Set down every line of the data, unchanged and complete.

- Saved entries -
== == ==

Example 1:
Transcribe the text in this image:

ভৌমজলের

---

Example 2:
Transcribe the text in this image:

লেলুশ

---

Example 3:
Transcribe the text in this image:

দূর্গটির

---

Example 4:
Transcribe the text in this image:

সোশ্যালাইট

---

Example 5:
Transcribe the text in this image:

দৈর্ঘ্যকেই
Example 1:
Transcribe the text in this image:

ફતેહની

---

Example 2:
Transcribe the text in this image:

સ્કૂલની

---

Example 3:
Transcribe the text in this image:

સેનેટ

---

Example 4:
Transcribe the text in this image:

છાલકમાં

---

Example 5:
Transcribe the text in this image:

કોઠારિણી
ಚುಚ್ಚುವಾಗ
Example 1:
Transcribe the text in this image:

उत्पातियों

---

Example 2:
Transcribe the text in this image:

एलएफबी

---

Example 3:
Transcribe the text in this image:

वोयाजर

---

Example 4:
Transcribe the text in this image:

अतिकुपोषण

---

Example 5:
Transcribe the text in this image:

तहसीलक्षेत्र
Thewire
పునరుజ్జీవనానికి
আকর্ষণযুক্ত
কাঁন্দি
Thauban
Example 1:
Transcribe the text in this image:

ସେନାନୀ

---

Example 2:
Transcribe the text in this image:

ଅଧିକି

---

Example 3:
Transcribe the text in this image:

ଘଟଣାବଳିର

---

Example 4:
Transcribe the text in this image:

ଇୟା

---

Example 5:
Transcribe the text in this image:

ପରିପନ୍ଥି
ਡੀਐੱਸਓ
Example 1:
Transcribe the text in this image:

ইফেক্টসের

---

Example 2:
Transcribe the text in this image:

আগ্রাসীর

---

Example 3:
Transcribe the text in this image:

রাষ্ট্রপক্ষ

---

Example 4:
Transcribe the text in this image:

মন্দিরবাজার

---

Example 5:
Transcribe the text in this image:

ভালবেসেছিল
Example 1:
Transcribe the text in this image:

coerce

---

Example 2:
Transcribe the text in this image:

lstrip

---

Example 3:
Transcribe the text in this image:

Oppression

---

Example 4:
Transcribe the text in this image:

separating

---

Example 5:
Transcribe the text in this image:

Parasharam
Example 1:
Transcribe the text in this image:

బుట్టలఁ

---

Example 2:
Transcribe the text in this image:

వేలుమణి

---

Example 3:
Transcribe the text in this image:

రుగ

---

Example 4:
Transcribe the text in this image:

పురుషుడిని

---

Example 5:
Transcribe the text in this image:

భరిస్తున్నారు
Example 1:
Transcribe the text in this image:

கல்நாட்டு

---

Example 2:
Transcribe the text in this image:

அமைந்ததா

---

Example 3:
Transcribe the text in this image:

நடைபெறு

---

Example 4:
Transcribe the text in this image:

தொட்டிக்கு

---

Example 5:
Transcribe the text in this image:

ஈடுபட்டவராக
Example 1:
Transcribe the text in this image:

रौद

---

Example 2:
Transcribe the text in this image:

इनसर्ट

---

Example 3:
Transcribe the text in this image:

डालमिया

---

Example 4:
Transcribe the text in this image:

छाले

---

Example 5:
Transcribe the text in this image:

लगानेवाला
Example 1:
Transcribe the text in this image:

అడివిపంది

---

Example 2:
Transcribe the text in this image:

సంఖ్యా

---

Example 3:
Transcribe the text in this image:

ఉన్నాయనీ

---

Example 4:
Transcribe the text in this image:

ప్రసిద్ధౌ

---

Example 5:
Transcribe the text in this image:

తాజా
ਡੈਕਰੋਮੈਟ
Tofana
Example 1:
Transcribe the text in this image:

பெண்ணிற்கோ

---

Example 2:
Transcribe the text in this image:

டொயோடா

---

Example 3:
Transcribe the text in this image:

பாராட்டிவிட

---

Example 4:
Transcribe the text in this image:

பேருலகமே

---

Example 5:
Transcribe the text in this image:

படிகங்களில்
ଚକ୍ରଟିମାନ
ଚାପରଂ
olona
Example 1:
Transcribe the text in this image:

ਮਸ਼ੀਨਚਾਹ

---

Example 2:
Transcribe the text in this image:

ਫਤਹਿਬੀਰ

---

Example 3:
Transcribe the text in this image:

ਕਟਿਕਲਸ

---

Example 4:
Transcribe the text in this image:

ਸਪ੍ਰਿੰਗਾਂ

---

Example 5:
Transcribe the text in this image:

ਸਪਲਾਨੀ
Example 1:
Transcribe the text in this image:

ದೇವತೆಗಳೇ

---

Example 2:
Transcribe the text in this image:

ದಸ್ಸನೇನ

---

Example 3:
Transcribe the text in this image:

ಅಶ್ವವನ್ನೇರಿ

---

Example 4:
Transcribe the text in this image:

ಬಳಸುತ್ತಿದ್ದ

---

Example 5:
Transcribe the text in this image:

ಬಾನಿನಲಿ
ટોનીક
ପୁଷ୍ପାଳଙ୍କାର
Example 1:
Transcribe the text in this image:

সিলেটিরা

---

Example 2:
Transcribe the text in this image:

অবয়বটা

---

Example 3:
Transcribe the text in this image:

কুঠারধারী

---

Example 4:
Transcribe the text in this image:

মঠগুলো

== == ==

- Written response -
Example 1:
Transcribe the text in this image:

ভৌমজলের

---

Example 2:
Transcribe the text in this image:

লেলুশ

---

Example 3:
Transcribe the text in this image:

দূর্গটির

---

Example 4:
Transcribe the text in this image:

সোশ্যালাইট

---

Example 5:
Transcribe the text in this image:

দৈর্ঘ্যকেই
Example 1:
Transcribe the text in this image:

ફતેહની

---

Example 2:
Transcribe the text in this image:

સ્કૂલની

---

Example 3:
Transcribe the text in this image:

સેનેટ

---

Example 4:
Transcribe the text in this image:

છાલકમાં

---

Example 5:
Transcribe the text in this image:

કોઠારિણી
ಚುಚ್ಚುವಾಗ
Example 1:
Transcribe the text in this image:

उत्पातियों

---

Example 2:
Transcribe the text in this image:

एलएफबी

---

Example 3:
Transcribe the text in this image:

वोयाजर

---

Example 4:
Transcribe the text in this image:

अतिकुपोषण

---

Example 5:
Transcribe the text in this image:

तहसीलक्षेत्र
Thewire
పునరుజ్జీవనానికి
আকর্ষণযুক্ত
কাঁন্দি
Thauban
Example 1:
Transcribe the text in this image:

ସେନାନୀ

---

Example 2:
Transcribe the text in this image:

ଅଧିକି

---

Example 3:
Transcribe the text in this image:

ଘଟଣାବଳିର

---

Example 4:
Transcribe the text in this image:

ଇୟା

---

Example 5:
Transcribe the text in this image:

ପରିପନ୍ଥି
ਡੀਐੱਸਓ
Example 1:
Transcribe the text in this image:

ইফেক্টসের

---

Example 2:
Transcribe the text in this image:

আগ্রাসীর

---

Example 3:
Transcribe the text in this image:

রাষ্ট্রপক্ষ

---

Example 4:
Transcribe the text in this image:

মন্দিরবাজার

---

Example 5:
Transcribe the text in this image:

ভালবেসেছিল
Example 1:
Transcribe the text in this image:

coerce

---

Example 2:
Transcribe the text in this image:

lstrip

---

Example 3:
Transcribe the text in this image:

Oppression

---

Example 4:
Transcribe the text in this image:

separating

---

Example 5:
Transcribe the text in this image:

Parasharam
Example 1:
Transcribe the text in this image:

బుట్టలఁ

---

Example 2:
Transcribe the text in this image:

వేలుమణి

---

Example 3:
Transcribe the text in this image:

రుగ

---

Example 4:
Transcribe the text in this image:

పురుషుడిని

---

Example 5:
Transcribe the text in this image:

భరిస్తున్నారు
Example 1:
Transcribe the text in this image:

கல்நாட்டு

---

Example 2:
Transcribe the text in this image:

அமைந்ததா

---

Example 3:
Transcribe the text in this image:

நடைபெறு

---

Example 4:
Transcribe the text in this image:

தொட்டிக்கு

---

Example 5:
Transcribe the text in this image:

ஈடுபட்டவராக
Example 1:
Transcribe the text in this image:

रौद

---

Example 2:
Transcribe the text in this image:

इनसर्ट

---

Example 3:
Transcribe the text in this image:

डालमिया

---

Example 4:
Transcribe the text in this image:

छाले

---

Example 5:
Transcribe the text in this image:

लगानेवाला
Example 1:
Transcribe the text in this image:

అడివిపంది

---

Example 2:
Transcribe the text in this image:

సంఖ్యా

---

Example 3:
Transcribe the text in this image:

ఉన్నాయనీ

---

Example 4:
Transcribe the text in this image:

ప్రసిద్ధౌ

---

Example 5:
Transcribe the text in this image:

తాజా
ਡੈਕਰੋਮੈਟ
Tofana
Example 1:
Transcribe the text in this image:

பெண்ணிற்கோ

---

Example 2:
Transcribe the text in this image:

டொயோடா

---

Example 3:
Transcribe the text in this image:

பாராட்டிவிட

---

Example 4:
Transcribe the text in this image:

பேருலகமே

---

Example 5:
Transcribe the text in this image:

படிகங்களில்
ଚକ୍ରଟିମାନ
ଚାପରଂ
olona
Example 1:
Transcribe the text in this image:

ਮਸ਼ੀਨਚਾਹ

---

Example 2:
Transcribe the text in this image:

ਫਤਹਿਬੀਰ

---

Example 3:
Transcribe the text in this image:

ਕਟਿਕਲਸ

---

Example 4:
Transcribe the text in this image:

ਸਪ੍ਰਿੰਗਾਂ

---

Example 5:
Transcribe the text in this image:

ਸਪਲਾਨੀ
Example 1:
Transcribe the text in this image:

ದೇವತೆಗಳೇ

---

Example 2:
Transcribe the text in this image:

ದಸ್ಸನೇನ

---

Example 3:
Transcribe the text in this image:

ಅಶ್ವವನ್ನೇರಿ

---

Example 4:
Transcribe the text in this image:

ಬಳಸುತ್ತಿದ್ದ

---

Example 5:
Transcribe the text in this image:

ಬಾನಿನಲಿ
ટોનીક
ପୁଷ୍ପାଳଙ୍କାର
Example 1:
Transcribe the text in this image:

সিলেটিরা

---

Example 2:
Transcribe the text in this image:

অবয়বটা

---

Example 3:
Transcribe the text in this image:

কুঠারধারী

---

Example 4:
Transcribe the text in this image:

মঠগুলো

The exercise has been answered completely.